AVL Tree: Finding the key with the smallest data values in keys between two values in O(logn) time

Question

So I'm given an AVL tree. And im trying to figure out at least the pseudocode to find the key with the minimum data values among all of the keys between two values k1 and k2. This is assuming that the field data stored in each node is an integer. I want to make sure that my pseudocode runs in O(logn) time.

I know that I can do it by storing an extra field in the node structure..and showing how this field can be maintained during updates, but I don't know where to go from there.

Answer 1

Let's assume that the node structure looks like this (Java).

class Node {
    Node left;
    Node right;
    int key;
    int value;
    int tree_max;
}

The recurrence for tree_max is

node.tree_max == max(node.value, node.left.tree_max, node.right.tree_max),

where by abuse of notation we omit node.left.tree_max when node.left is null and omit node.right.tree_max when node.right is null. Every time we write to a node, we may have to update all of its ancestors. I'm not going to write the pseudocode, because without a compiler I'll most likely get it wrong.
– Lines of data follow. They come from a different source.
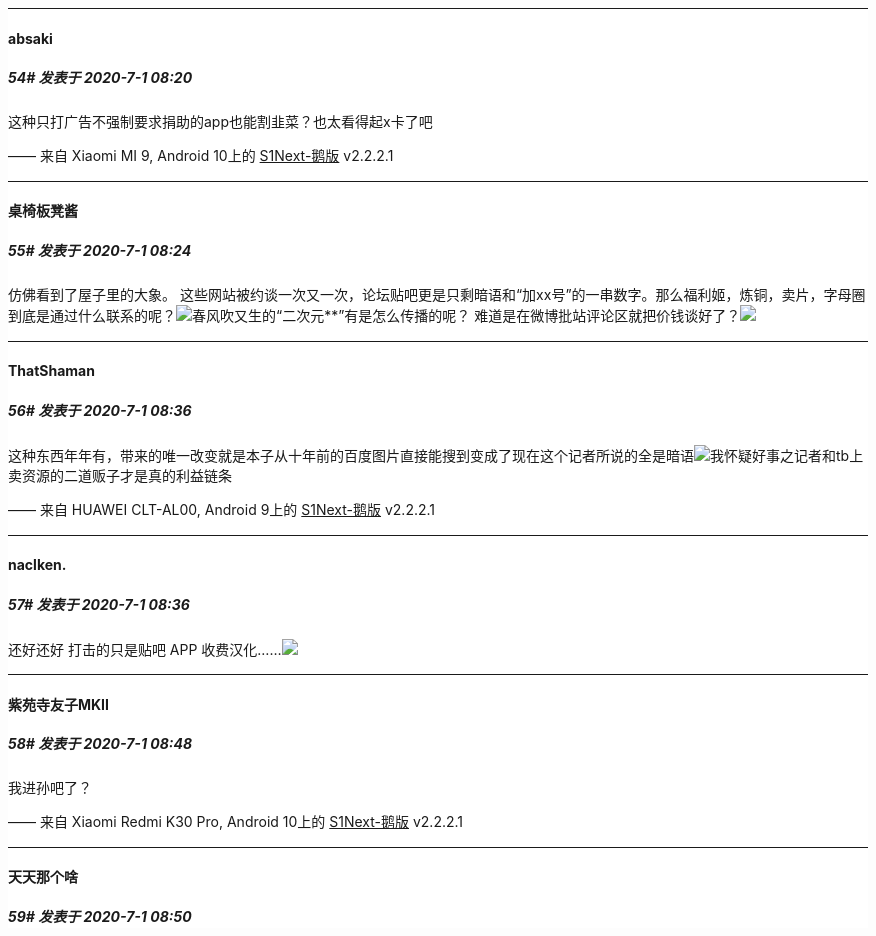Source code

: -----

####  absaki  
##### 54#       发表于 2020-7-1 08:20


这种只打广告不强制要求捐助的app也能割韭菜？也太看得起x卡了吧

—— 来自 Xiaomi MI 9, Android 10上的 [S1Next-鹅版](https://github.com/ykrank/S1-Next/releases) v2.2.2.1


-----

####  桌椅板凳酱  
##### 55#       发表于 2020-7-1 08:24


仿佛看到了屋子里的大象。
这些网站被约谈一次又一次，论坛贴吧更是只剩暗语和“加xx号”的一串数字。那么福利姬，炼铜，卖片，字母圈到底是通过什么联系的呢？<img src="https://static.saraba1st.com/image/smiley/face2017/067.png" referrerpolicy="no-referrer">春风吹又生的“二次元**”有是怎么传播的呢？
难道是在微博批站评论区就把价钱谈好了？<img src="https://static.saraba1st.com/image/smiley/face2017/065.png" referrerpolicy="no-referrer">


-----

####  ThatShaman  
##### 56#       发表于 2020-7-1 08:36


这种东西年年有，带来的唯一改变就是本子从十年前的百度图片直接能搜到变成了现在这个记者所说的全是暗语<img src="https://static.saraba1st.com/image/smiley/face2017/019.png" referrerpolicy="no-referrer">我怀疑好事之记者和tb上卖资源的二道贩子才是真的利益链条

—— 来自 HUAWEI CLT-AL00, Android 9上的 [S1Next-鹅版](https://github.com/ykrank/S1-Next/releases) v2.2.2.1


-----

####  naclken.  
##### 57#       发表于 2020-7-1 08:36


还好还好 打击的只是贴吧 APP 收费汉化……<img src="https://static.saraba1st.com/image/smiley/face2017/180.png" referrerpolicy="no-referrer">


-----

####  紫苑寺友子MKII  
##### 58#       发表于 2020-7-1 08:48


我进孙吧了？

—— 来自 Xiaomi Redmi K30 Pro, Android 10上的 [S1Next-鹅版](https://github.com/ykrank/S1-Next/releases) v2.2.2.1


-----

####  天天那个啥  
##### 59#       发表于 2020-7-1 08:50
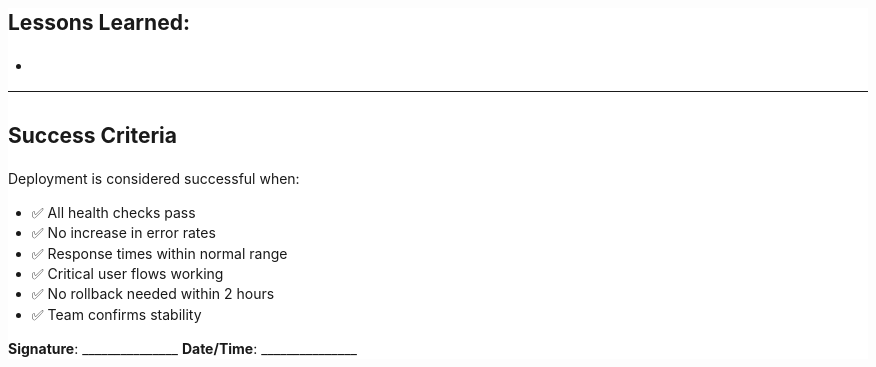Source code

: **Lessons Learned**:
- 
- 

---

## Success Criteria

Deployment is considered successful when:

- ✅ All health checks pass
- ✅ No increase in error rates
- ✅ Response times within normal range
- ✅ Critical user flows working
- ✅ No rollback needed within 2 hours
- ✅ Team confirms stability

**Signature**: _______________ **Date/Time**: _______________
To find the max between keys k1 and k2 inclusive, we first locate the least common ancestor of those nodes.

Node lca = root;
while (lca != null) {
    if (lca.key < k1) { lca = lca.left; }
    else if (k2 < lca.key) { lca = lca.right; }
    else { break; }
}

Now, if lca is null, then the range is empty, and we should return minus infinity or throw an exception. Otherwise, we need to find the max over three ranges: k1 inclusive to lca exclusive, lca itself, and lca exclusive to k2 inclusive. I'll give the code for k1 inclusive to lca exclusive; the other two ranges are trivial and symmetric respectively. We move finger down the tree as though we're searching for k1, accumulating the maximum into left_max.

int left_max = /* minus infinity */;
Node finger = lca.left;
while (finger != null) {
    if (k1 <= finger.key) {
        left_max = max(left_max, finger.value);
        if (finger.right != null) { left_max = max(left_max, finger.right.tree_max); }
        finger = finger.left;
    } else { finger = finger.right; }
}